I am running 100 amp line from my service panel to my subpanel through 100' of underground PVC. I have to use copper per local code. I am going to use #3 Cu for my two hot wires.

1) What AWG size does my neutral wire have to be?

I found this: Per NEC Sec. 220-22. You must size the neutral conductor to carry the maximum unbalanced current in the circuit (i.e. the largest load between the neutral and any one ungrounded phase conductor). You calculate the first 200A of neutral current at 100%.

Not sure exactly what that means. I suppose I could use a #3 Cu for my neutral just to be safe?

2) What AWG size does my ground wire have to be?

I found these two tables 250.66 and 250.122 (attached) that suggest #8 is the smallest Cu ground I can use for 100 amps. That seems small so just want to make sure that #8 is a smart decision.


----------



## responsibleJ (Feb 25, 2018)

Basically it means the neutral must be sized to carry the current of all your 120. If you’ve done some load calculations (you should have) then just subtract all 240 loads from the total. But the easiest/ best way is just to make it the same size as the others. And do some digging into just what kind of wire you should use (THHN, THWN, etc.) for your specific application.
You’re good with #8 for your protective ground according to those charts


----------



## Wiredindallas (Nov 9, 2018)

I would go ahead with #3 for the neutral just because it is not all that much more expensive than #4 and your loads could be mostly 120 volts neutral connected. #8 is ok. Remember this is the wire run from panel to panel for equipment grounding (250.66) not connected to the neutral at the garage (all grounds isolated with a grounding bar). You also need a ground rod connected to the same bar as well as any other existing grounds such as metal water pipes or metal framing if it is a metal shed style building.


----------



## Wiredindallas (Nov 9, 2018)

Correction:. I meant to say #8 for the ground.


----------



## spacefrog (Jan 2, 2019)

Thanks all, I will go with #3 for neutral and #8 for my ground.


----------



## AllanJ (Nov 24, 2007)

In most cases the grounding electrode conductors (ground wires to ground rods etc.) are #6 copper to direct buried or driven rods and #4 copper to water pipe or concrete encased rods.

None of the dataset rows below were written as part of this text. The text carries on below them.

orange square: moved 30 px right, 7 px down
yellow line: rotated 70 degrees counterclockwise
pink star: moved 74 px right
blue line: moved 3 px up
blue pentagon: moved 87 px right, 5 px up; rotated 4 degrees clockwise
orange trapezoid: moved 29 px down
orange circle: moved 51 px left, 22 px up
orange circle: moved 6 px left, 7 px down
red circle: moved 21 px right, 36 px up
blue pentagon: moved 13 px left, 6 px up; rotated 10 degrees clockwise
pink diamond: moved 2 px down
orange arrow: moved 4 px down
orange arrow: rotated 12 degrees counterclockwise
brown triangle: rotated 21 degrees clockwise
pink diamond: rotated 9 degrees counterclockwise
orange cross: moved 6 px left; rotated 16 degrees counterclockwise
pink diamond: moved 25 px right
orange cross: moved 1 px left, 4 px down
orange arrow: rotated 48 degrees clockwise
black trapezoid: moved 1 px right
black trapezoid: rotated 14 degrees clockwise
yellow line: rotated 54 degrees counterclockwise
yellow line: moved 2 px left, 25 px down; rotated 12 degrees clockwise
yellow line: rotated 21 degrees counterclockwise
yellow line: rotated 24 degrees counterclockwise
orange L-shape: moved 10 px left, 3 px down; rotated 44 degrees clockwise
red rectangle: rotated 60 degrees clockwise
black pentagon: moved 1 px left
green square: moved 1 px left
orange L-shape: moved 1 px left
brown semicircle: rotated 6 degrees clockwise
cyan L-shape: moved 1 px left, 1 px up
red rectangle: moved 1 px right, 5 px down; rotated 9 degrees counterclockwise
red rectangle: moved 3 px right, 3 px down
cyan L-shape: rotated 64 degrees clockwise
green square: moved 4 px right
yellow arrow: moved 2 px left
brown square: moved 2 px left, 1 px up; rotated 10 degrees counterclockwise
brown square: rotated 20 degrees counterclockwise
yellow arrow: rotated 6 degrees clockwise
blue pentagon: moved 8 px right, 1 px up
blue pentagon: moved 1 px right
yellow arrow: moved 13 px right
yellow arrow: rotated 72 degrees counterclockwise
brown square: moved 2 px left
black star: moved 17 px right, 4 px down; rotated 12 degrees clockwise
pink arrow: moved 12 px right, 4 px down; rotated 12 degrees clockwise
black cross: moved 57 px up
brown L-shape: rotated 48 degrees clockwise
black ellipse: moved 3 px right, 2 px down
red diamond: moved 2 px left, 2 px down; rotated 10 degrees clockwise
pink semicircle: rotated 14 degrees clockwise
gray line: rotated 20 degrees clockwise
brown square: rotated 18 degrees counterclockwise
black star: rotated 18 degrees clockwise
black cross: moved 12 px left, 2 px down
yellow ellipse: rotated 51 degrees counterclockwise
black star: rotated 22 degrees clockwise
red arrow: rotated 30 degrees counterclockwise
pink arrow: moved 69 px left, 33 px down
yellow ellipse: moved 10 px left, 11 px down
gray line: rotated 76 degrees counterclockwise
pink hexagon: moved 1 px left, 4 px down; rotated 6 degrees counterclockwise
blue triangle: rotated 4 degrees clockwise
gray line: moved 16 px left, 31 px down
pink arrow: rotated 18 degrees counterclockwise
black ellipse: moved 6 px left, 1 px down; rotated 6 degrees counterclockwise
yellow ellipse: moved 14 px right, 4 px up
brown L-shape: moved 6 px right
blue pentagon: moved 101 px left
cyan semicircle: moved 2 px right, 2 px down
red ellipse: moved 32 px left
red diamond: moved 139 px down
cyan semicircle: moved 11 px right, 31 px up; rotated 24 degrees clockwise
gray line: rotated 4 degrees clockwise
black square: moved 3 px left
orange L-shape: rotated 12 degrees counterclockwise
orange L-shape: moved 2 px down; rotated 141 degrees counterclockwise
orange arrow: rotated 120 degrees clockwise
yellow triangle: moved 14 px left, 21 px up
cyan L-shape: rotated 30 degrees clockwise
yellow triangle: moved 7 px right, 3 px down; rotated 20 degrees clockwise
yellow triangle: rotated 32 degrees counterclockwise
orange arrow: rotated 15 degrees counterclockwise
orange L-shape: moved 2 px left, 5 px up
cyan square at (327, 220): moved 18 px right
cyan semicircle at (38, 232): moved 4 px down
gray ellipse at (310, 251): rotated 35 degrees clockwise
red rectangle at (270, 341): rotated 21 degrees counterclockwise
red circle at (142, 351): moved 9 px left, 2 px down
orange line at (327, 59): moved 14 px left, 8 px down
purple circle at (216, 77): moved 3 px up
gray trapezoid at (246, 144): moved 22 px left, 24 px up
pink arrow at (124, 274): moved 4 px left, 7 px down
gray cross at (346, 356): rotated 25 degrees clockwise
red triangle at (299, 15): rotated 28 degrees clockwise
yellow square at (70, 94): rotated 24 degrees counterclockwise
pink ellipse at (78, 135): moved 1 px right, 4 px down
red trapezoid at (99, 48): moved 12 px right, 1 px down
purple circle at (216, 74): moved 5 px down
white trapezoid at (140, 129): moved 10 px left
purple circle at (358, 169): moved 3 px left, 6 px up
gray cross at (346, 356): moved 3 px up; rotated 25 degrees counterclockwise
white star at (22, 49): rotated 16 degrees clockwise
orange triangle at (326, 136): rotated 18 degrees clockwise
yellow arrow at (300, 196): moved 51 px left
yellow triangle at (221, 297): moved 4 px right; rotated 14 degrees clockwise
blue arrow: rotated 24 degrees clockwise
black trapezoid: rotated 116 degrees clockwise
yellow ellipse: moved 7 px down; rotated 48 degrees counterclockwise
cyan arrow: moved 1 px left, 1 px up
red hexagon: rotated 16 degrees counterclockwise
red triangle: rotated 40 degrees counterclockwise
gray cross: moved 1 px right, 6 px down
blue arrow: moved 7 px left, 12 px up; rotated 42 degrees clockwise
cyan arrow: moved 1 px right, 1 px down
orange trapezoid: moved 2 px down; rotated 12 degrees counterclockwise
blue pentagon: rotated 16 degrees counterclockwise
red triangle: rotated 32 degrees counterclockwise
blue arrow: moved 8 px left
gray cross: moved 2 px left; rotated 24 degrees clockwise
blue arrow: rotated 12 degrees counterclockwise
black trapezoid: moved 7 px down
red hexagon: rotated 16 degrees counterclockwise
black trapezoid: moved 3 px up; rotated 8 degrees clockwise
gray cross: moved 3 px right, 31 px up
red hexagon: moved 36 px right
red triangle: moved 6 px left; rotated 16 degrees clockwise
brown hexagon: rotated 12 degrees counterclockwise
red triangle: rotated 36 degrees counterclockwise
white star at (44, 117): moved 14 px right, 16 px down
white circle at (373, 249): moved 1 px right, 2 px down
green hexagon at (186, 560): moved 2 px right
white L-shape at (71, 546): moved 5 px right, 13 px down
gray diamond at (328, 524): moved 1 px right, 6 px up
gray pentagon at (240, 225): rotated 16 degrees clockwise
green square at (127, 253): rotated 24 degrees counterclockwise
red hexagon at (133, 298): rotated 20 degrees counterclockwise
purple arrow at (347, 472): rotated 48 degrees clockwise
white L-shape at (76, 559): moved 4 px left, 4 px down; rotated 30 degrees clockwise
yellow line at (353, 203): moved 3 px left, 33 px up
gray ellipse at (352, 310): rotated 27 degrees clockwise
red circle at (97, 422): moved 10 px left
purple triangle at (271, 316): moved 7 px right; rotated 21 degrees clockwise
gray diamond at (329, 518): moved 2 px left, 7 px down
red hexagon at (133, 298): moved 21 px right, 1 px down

There is a separate size table in the NEC.

If the choice of current carrying conductor size includes some upsizing for voltage drop over distance then the equipment grounding conductor must be upsized comparably


----------



## spacefrog (Jan 2, 2019)

My garage is classified as attached-detached which means it’s a separate garage from main house but they share a roof. 

So technically, it’s an attached building according to NEC so I don’t need to install a grounding rod for the garage ground. I was just going to connect the ground in the subpanel in the garage to my main panel ground via underground PVC conduit. I will use #8 for this unless this is wrong


----------